February 26, 2014

"Folk Couture: Fashion and Folk Art"

When I first read the title of this exhibition now on view at the American Folk Art Museum I thought it must be a typo.  Really, "folk couture" sounds like an oxymoron but I have to admit intriguing at the same time!  Then I put two and two together and realized that the opening of "Fashion and Folk Art" coincided with the recent "NYC Fashion Week" whose runways were just across from the museum at Lincoln Center.

The premise of the exhibition was to commission contemporary fashion designers to create garments using an item, or items, from the museum's collection as inspiration.  It did not presume to elevate fashion design into fine art, nor to make folk art trendy, but to provide an opportunity for cross pollination between these two fields.

From this unlikely proposition came thirteen unique creations drawn directly from the museum's holdings in sculpture, textiles, photography and ephemera.  Objects as diverse as a sailor's tattoo pattern book, a New Mexican carving of a porcupine, a patchwork "star" quilt and an amateur pin-up photograph all served as springboards for these creative designers.  Loosely grouped into four categories including pattern, narrative, disembodiment and playfulness, each costume was an echo of a historical work of folk art transformed into a work of wearable art.

Take, for instance, the "Ann Caril Coverlet" featuring a pattern called "Blazing Star and Snowballs" woven in Westbury, New York, in 1819 and one of the earliest examples of a coverlet that is named and dated in the border.  Introduce Gary Graham, a budding designer, who took the pattern, re-invented it on looms at the Rhode Island School of Design, and created the coat and leggings shown at right.

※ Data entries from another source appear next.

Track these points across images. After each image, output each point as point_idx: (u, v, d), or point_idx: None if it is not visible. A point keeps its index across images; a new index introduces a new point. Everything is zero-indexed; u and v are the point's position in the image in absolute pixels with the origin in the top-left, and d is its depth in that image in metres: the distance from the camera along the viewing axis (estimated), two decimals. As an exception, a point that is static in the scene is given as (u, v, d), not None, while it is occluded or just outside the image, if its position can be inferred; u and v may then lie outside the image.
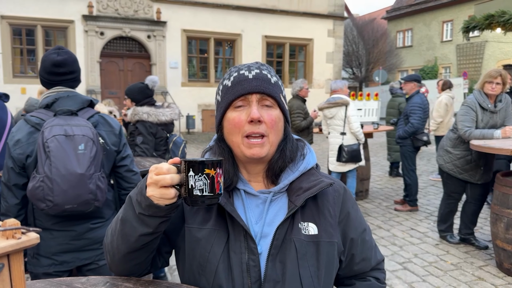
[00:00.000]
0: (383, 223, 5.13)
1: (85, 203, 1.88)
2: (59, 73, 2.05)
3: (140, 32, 16.42)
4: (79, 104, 2.02)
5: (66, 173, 1.81)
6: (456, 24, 25.76)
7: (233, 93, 1.07)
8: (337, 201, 1.13)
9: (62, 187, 1.81)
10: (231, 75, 1.10)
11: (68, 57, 2.06)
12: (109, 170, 2.13)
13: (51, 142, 1.82)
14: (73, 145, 1.84)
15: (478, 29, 7.85)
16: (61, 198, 1.82)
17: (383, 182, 7.69)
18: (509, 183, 3.54)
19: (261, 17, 18.30)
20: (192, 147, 13.41)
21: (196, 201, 0.90)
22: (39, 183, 1.82)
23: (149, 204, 0.94)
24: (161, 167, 0.92)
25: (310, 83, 19.22)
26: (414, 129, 5.42)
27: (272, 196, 1.09)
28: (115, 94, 16.44)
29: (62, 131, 1.85)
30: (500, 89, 3.99)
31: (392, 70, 28.16)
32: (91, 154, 1.87)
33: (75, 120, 1.92)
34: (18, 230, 0.79)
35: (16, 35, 15.16)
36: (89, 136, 1.89)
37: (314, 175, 1.11)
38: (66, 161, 1.81)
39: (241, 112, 1.06)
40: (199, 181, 0.89)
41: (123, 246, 1.03)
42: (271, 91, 1.07)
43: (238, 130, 1.05)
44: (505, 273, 3.64)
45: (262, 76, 1.08)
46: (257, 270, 1.02)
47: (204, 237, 1.06)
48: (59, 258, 2.01)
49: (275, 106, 1.08)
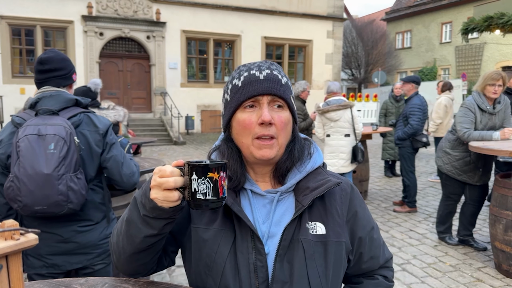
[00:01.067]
0: (382, 224, 5.13)
1: (55, 205, 1.81)
2: (44, 70, 2.02)
3: (140, 32, 16.44)
4: (61, 103, 1.97)
5: (33, 173, 1.77)
6: (455, 25, 25.82)
7: (244, 93, 1.05)
8: (344, 200, 1.12)
9: (29, 187, 1.77)
10: (241, 74, 1.08)
11: (54, 55, 2.03)
12: (94, 171, 2.05)
13: (22, 142, 1.79)
14: (44, 144, 1.80)
15: (477, 31, 7.88)
16: (29, 198, 1.78)
17: (382, 183, 7.69)
18: (507, 184, 3.55)
19: (261, 18, 18.33)
20: (191, 147, 13.41)
21: (199, 205, 0.90)
22: (9, 183, 1.80)
23: (153, 207, 0.94)
24: (165, 169, 0.91)
25: (309, 84, 19.24)
26: (413, 130, 5.42)
27: (279, 196, 1.09)
28: (115, 95, 16.44)
29: (36, 130, 1.81)
30: (501, 91, 4.01)
31: (391, 72, 28.21)
32: (60, 154, 1.81)
33: (53, 119, 1.87)
34: (16, 231, 0.79)
35: (15, 35, 15.16)
36: (60, 135, 1.82)
37: (321, 174, 1.11)
38: (34, 161, 1.77)
39: (251, 114, 1.05)
40: (202, 185, 0.88)
41: (129, 247, 1.03)
42: (282, 93, 1.06)
43: (249, 131, 1.04)
44: (503, 275, 3.64)
45: (273, 77, 1.06)
46: (265, 270, 1.02)
47: (211, 238, 1.05)
48: (49, 261, 1.98)
49: (285, 108, 1.07)
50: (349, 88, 29.66)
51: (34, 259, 1.99)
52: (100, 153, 2.05)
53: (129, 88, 16.98)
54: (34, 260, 1.99)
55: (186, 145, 14.25)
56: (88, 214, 2.03)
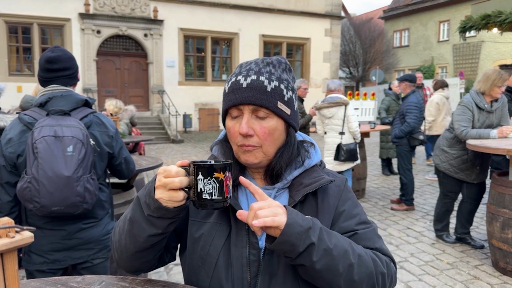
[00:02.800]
0: (379, 222, 5.13)
1: (72, 206, 1.85)
2: (53, 70, 2.02)
3: (137, 30, 16.39)
4: (73, 104, 1.98)
5: (53, 175, 1.78)
6: (452, 24, 25.83)
7: (227, 101, 1.06)
8: (337, 195, 1.13)
9: (49, 189, 1.78)
10: (231, 79, 1.08)
11: (62, 54, 2.04)
12: (102, 171, 2.10)
13: (40, 143, 1.79)
14: (62, 146, 1.82)
15: (475, 29, 7.88)
16: (47, 200, 1.79)
17: (379, 181, 7.70)
18: (505, 182, 3.55)
19: (258, 16, 18.30)
20: (189, 146, 13.39)
21: (205, 205, 0.90)
22: (26, 184, 1.81)
23: (157, 207, 0.94)
24: (170, 169, 0.92)
25: (307, 82, 19.23)
26: (410, 128, 5.43)
27: (276, 192, 1.10)
28: (112, 93, 16.40)
29: (52, 132, 1.82)
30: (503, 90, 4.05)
31: (389, 70, 28.23)
32: (79, 156, 1.84)
33: (66, 120, 1.89)
34: (12, 228, 0.78)
35: (12, 33, 15.10)
36: (78, 138, 1.85)
37: (316, 172, 1.12)
38: (53, 163, 1.79)
39: (235, 123, 1.06)
40: (208, 185, 0.89)
41: (132, 246, 1.03)
42: (263, 102, 1.03)
43: (234, 139, 1.07)
44: (500, 272, 3.65)
45: (257, 85, 1.03)
46: (257, 264, 1.03)
47: (206, 231, 1.07)
48: (50, 257, 2.00)
49: (270, 116, 1.05)
50: (346, 86, 29.67)
51: (36, 256, 2.00)
52: (108, 153, 2.09)
53: (127, 86, 16.95)
54: (36, 257, 2.01)
55: (184, 144, 14.24)
56: (93, 212, 2.07)
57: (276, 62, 1.10)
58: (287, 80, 1.09)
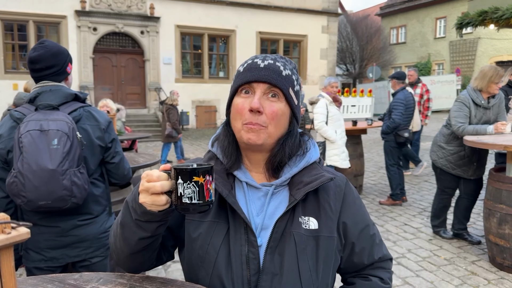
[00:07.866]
0: (376, 219, 5.15)
1: (60, 200, 1.83)
2: (36, 70, 1.99)
3: (134, 27, 16.32)
4: (61, 98, 1.96)
5: (37, 169, 1.77)
6: (449, 20, 25.87)
7: (241, 78, 1.07)
8: (338, 196, 1.12)
9: (34, 183, 1.77)
10: (246, 62, 1.11)
11: (44, 52, 1.98)
12: (95, 165, 2.07)
13: (25, 138, 1.79)
14: (47, 140, 1.80)
15: (472, 26, 7.88)
16: (33, 194, 1.78)
17: (376, 178, 7.71)
18: (502, 178, 3.57)
19: (255, 13, 18.25)
20: (186, 143, 13.36)
21: (186, 209, 0.91)
22: (13, 178, 1.80)
23: (143, 211, 0.95)
24: (152, 174, 0.92)
25: (304, 79, 19.23)
26: (395, 124, 5.49)
27: (273, 189, 1.10)
28: (108, 90, 16.34)
29: (38, 126, 1.81)
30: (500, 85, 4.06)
31: (386, 67, 28.23)
32: (64, 149, 1.81)
33: (54, 114, 1.87)
34: (8, 224, 0.77)
35: (7, 30, 15.00)
36: (63, 131, 1.83)
37: (316, 169, 1.11)
38: (37, 156, 1.78)
39: (245, 100, 1.06)
40: (188, 189, 0.89)
41: (126, 248, 1.05)
42: (278, 83, 1.06)
43: (240, 116, 1.06)
44: (497, 268, 3.66)
45: (274, 67, 1.07)
46: (257, 262, 1.03)
47: (204, 229, 1.07)
48: (47, 254, 1.99)
49: (281, 99, 1.07)
50: (343, 83, 29.67)
51: (34, 253, 2.00)
52: (100, 147, 2.06)
53: (123, 84, 16.88)
54: (34, 253, 2.00)
55: (181, 141, 14.17)
56: (88, 208, 2.05)
57: (287, 60, 1.14)
58: (296, 75, 1.13)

Consider the elegant evening dress by the Chicago design duo Creatures of the Wind based on a photo taken by Eugene von Bruenchenhein of his wife, Marie.  Not only is the beautifully embroidered skirt a repeat of the wallpaper in the photo, but the bodice is reminiscent of the dress that Marie wears in the portrait.

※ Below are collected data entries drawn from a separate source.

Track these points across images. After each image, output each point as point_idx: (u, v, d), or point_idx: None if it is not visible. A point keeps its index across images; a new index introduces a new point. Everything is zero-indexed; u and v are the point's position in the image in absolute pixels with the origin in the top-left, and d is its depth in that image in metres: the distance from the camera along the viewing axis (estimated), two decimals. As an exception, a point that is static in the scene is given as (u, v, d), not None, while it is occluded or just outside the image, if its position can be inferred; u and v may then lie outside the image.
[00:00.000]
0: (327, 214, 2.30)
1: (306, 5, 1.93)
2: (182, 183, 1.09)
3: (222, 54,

Above is my personal favorite by the established designer Catherine Malandrino who took a turn of the century papercut with Odd Fellows' symbols and turned it into an exquisite hand-crocheted summer dress.  The traditional Odd Fellows' iconography of the three link chain symbolizing love, truth and friendship, combined with the Masonic "all-seeing eye of God" are re-interpreted in this romantic and feminine handkerchief dress.  It is a perfect combination of past and present.

As the publicity for the show states "fashion is cannibalistic" but it is rare, and a welcome relief, to see both established and emerging designers reach into the past for inspiration.  A perfect combination of art and design!